Many of the original hearers after the lunch in the crowd would be peasant farmers, connected to the land. They would have known personally that the bankers and traders of their day did no ‘real work;’ yet they profited by giving loans to poor peasants that they often defaulted on and ended up losing all they had – to the bankers!. They would have enjoyed the ‘coin buriers’ humorous critique.

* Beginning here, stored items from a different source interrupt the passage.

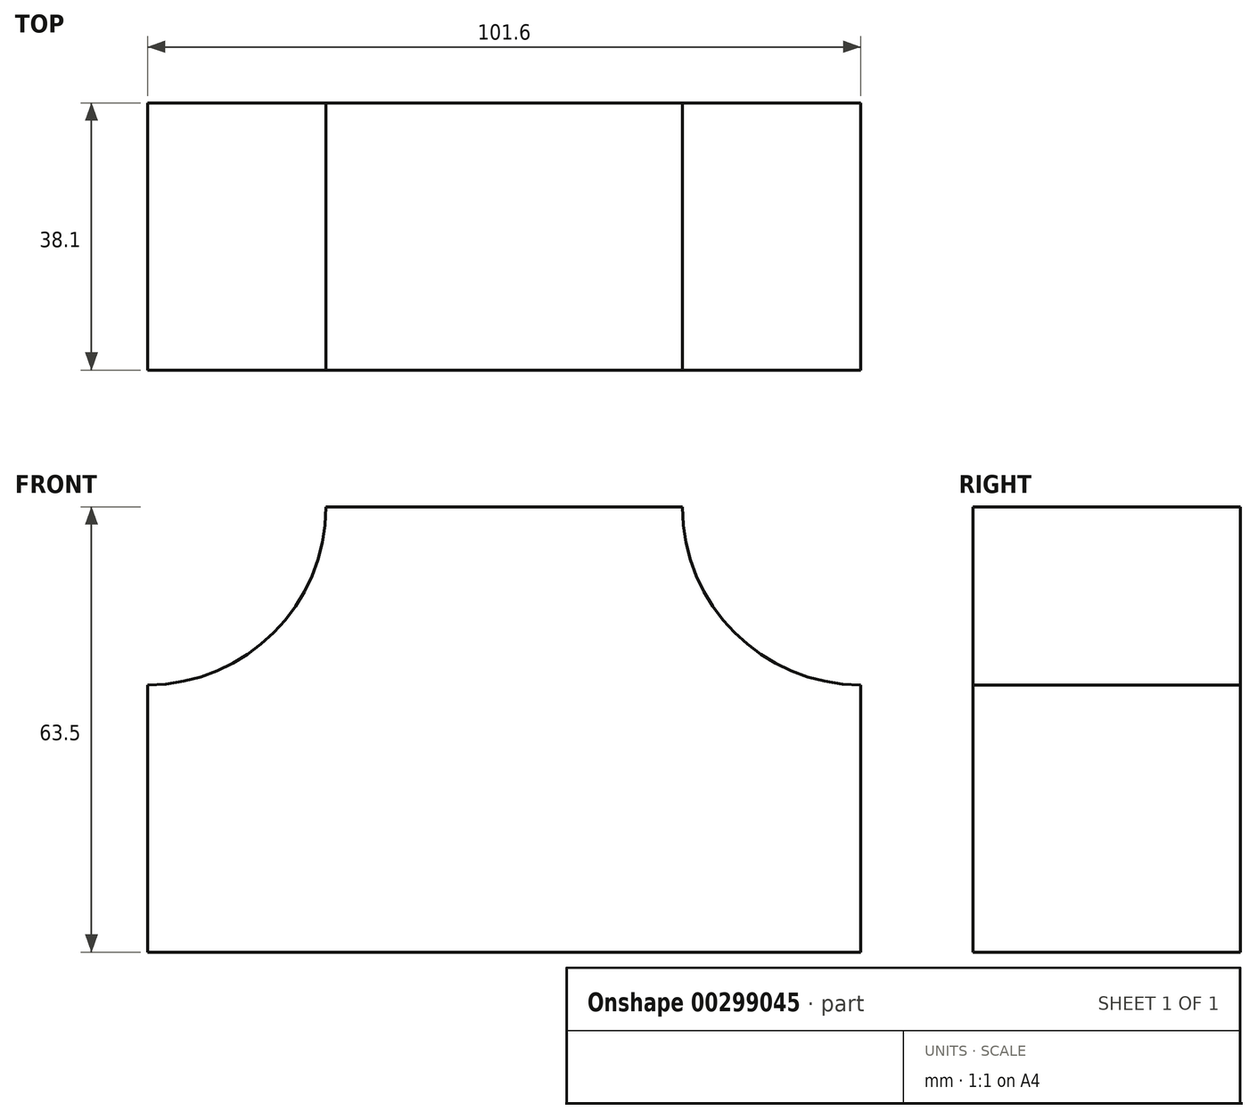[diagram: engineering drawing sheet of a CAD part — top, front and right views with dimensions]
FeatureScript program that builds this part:
annotation { "Feature Type Name" : "Feature", "Feature Type Description" : "" }
export const myFeature = defineFeature(function(context is Context, id is Id, definition is map)
    precondition{}
    {
        {
            var Q0;
            Q0=qCreatedBy(makeId("Front.planeOp"),FACE);
            var sketch = newSketch(context, id + "F0", { "sketchPlane" : qUnion([Q0])});
            skLineSegment(sketch, "E0.bottom", {"start": v(56.86, 30.39) * mm, "end": v(-44.74, 30.39) * mm});
            skLineSegment(sketch, "E0.top", {"start": v(56.86, -33.11) * mm, "end": v(-44.74, -33.11) * mm});
            skLineSegment(sketch, "E0.left", {"start": v(56.86, 30.39) * mm, "end": v(56.86, -33.11) * mm});
            skLineSegment(sketch, "E0.right", {"start": v(-44.74, 30.39) * mm, "end": v(-44.74, -33.11) * mm});
            skPoint(sketch, "E0.middle", {"position": v(6.06, -1.36) * mm});
            skSolve(sketch);
        }
        {
            var Q0;
            Q0 = qSketchRegion(id + "F0", true);
            extrude(context, id + "F1", {"entities" : qUnion([Q0]), "depth" : 38.1 * mm});
        }
        {
            var Q0;
            Q0=makeQuery(id+"F1.opExtrude","CAP_FACE",FACE,{"disambiguationData":[OSD([sQuery(id+"F0.wireOp",EDGE,"E0.bottom"),sQuery(id+"F0.wireOp",EDGE,"E0.top"),sQuery(id+"F0.wireOp",EDGE,"E0.left"),sQuery(id+"F0.wireOp",EDGE,"E0.right")])],"isStart":false});
            var sketch = newSketch(context, id + "F2", { "sketchPlane" : qUnion([Q0])});
            skCircle(sketch, "E1", {"center": v(-44.74, 30.39) * mm, "radius": 25.4 * mm});
            skCircle(sketch, "E2", {"center": v(56.86, 30.39) * mm, "radius": 25.4 * mm});
            skSolve(sketch);
        }
        {
            var Q0;
            Q0 = qSketchRegion(id + "F2", true);
            extrude(context, id + "F3", {"entities" : qUnion([Q0]), "operationType" : NewBodyOperationType.REMOVE, "endBound" : BoundingType.THROUGH_ALL, "oppositeDirection" : true, "depth" : 25.4 * mm});
        }
    });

It is also worth noting that our new King on his return does not dispute the description that he is exacting, reaps what he has not sown etc. The Kings only response is that our ‘coin burier’ is “wicked”, some versions say “evil and lazy”. These are the same cries we hear today from the rich about why the poor are poor! We have an election coming up next year and already the hopeful politicians are rolling out their policies to destroy the ‘gangs’ and take money off beneficiaries for being lazy or some other minor reason. Jesus was very aware of the reality of life for the poor and wants to open our eyes, and hearts, to this reality. He dreams of a Zaccheus transformation for us all.

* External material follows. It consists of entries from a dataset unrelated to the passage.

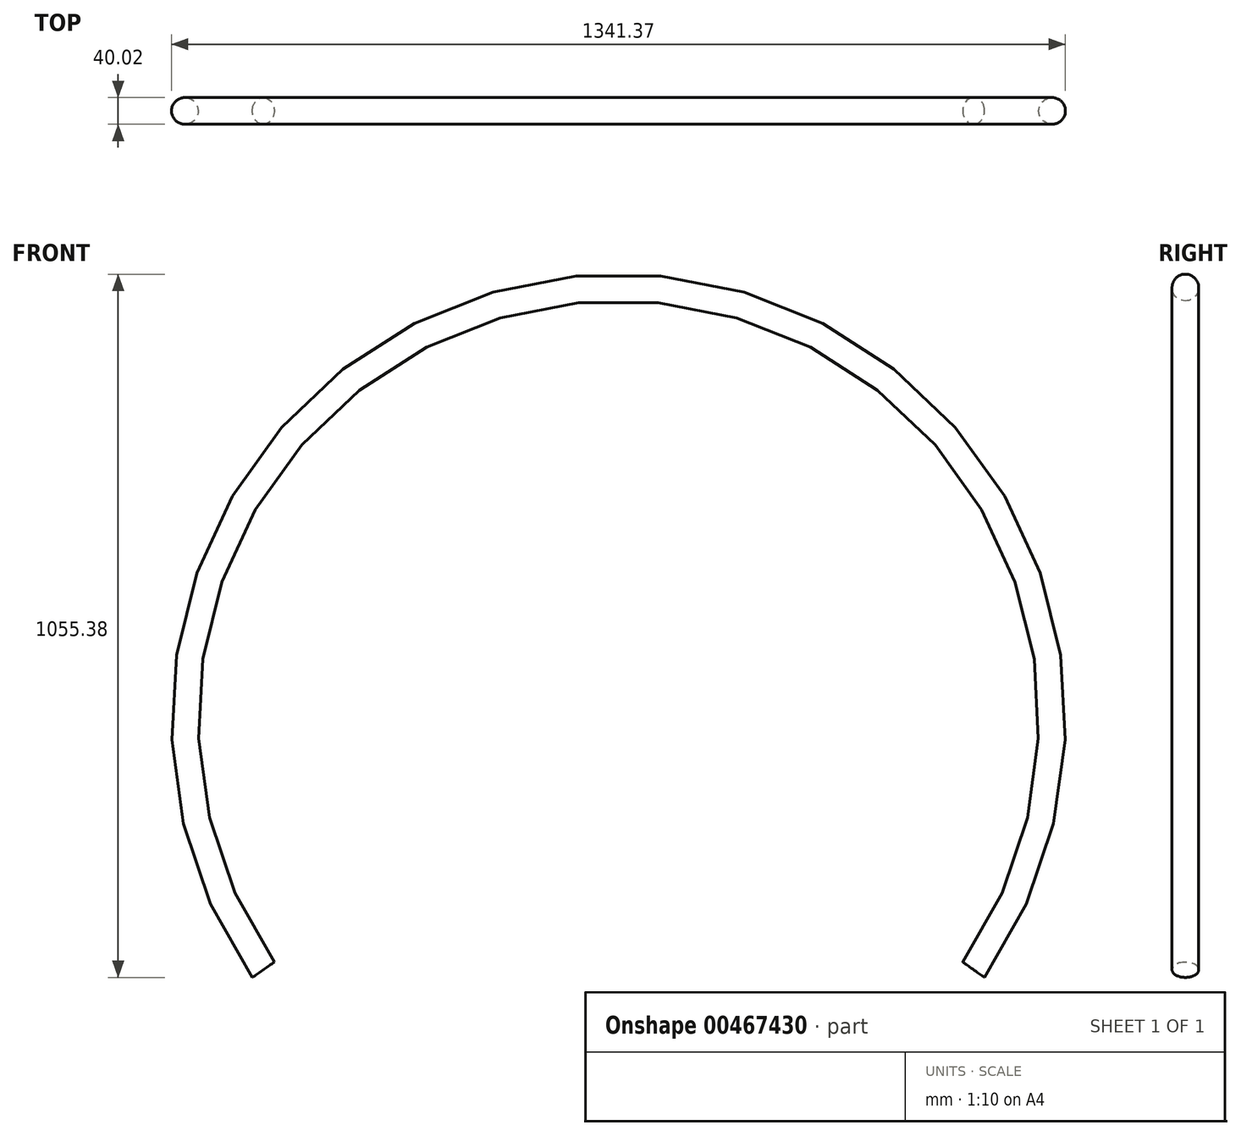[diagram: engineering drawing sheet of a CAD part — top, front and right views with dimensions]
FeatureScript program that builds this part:
annotation { "Feature Type Name" : "Feature", "Feature Type Description" : "" }
export const myFeature = defineFeature(function(context is Context, id is Id, definition is map)
    precondition{}
    {
        {
            var Q0;
            Q0=qCreatedBy(makeId("Top.planeOp"),FACE);
            var sketch = newSketch(context, id + "F0", { "sketchPlane" : qUnion([Q0])});
            skLineSegment(sketch, "E0", {"start": v(-745.76, 19.57) * mm, "end": v(-745.76, -19.57) * mm});
            skLineSegment(sketch, "E1", {"start": v(-95.08, 0) * mm, "end": v(-745.76, 0) * mm});
            skCircle(sketch, "E2", {"center": v(-95.08, 0) * mm, "radius": 20 * mm});
            skSolve(sketch);
        }
        {
            var Q0;
            Q0=makeQuery(id+"F0.imprint","IMPRINT",FACE,{"disambiguationData":[TD([[makeQuery(id+"F0.imprint","IMPRINT",EDGE,{"derivedFrom":sQuery(id+"F0.wireOp",EDGE,"c4GEaKpM-oBZo-XXvf-vIMQ-O9dzgLv3TFdV")}),1.0]])]});
            var Q1;
            Q1=makeQuery(id+"F0.imprint","IMPRINT",FACE,{"disambiguationData":[TD([[makeQuery(id+"F0.imprint","IMPRINT",EDGE,{"derivedFrom":sQuery(id+"F0.wireOp",EDGE,"E2")}),1.0]])]});
            var Q2;
            Q2=sQuery(id+"F0.wireOp",EDGE,"E0");
            revolve(context, id + "F1", {"entities" : qUnion([Q0, Q1]), "axis" : qUnion([Q2]), "revolveType" : RevolveType.TWO_DIRECTIONS, "angle" : 215 * degree, "angleBack" : 325 * degree});
        }
    });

The last verse in our reading today, v28, simply says that when he had finished this story he went on ahead, going up to Jerusalem. This is a clear message from Luke that Jesus is entering into solidarity with these persecuted poor to be killed and executed as an enemy of the economic kingdom described in this parable. This is the incarnational love of God becoming tangible and real.

We who wear the patch saying we belong to God (God’s Squad) are also on this road to Jerusalem still today. As we journey together in solidarity with our patch wearing brothers, may we not be afraid (but rather have faith in God’s ways!) to lay down our lives as we experience the hassle of this road. This parable is shocking, it is meant to be. It is not news we want to hear when we are privileged so it must be shocking to get our attention and draw us to change. As Zaccheus did at the lunch we read about yesterday.

It concerns me greatly that Bible stories like this one are used to support financial prosperity and that this is sometimes seen as a mark of faithful following of God’s ways. Ideas like this lead to terrible theology and economic practices that make us complicit in the oppression of the financially least among us. As friends of the ‘outcasts and sinners’ of the economic system may we lovingly embrace this road in solidarity, like Jesus has and be known as true friends because we are. May we be found willing to be tarred with the brush of being ‘lazy’, ‘wicked and evil’ because we choose to invest in people and the earth – and not a system that strips the poor of the little they have.

Big shout out to one of our members here who has stopped working to spend time with his young children, and another to my worker who stayed home last week to sort out some family strife. Let’s keep burying that impotent money in the ground and seek to truly invest in the ways of Jesus that bring love, freedom and hope to all.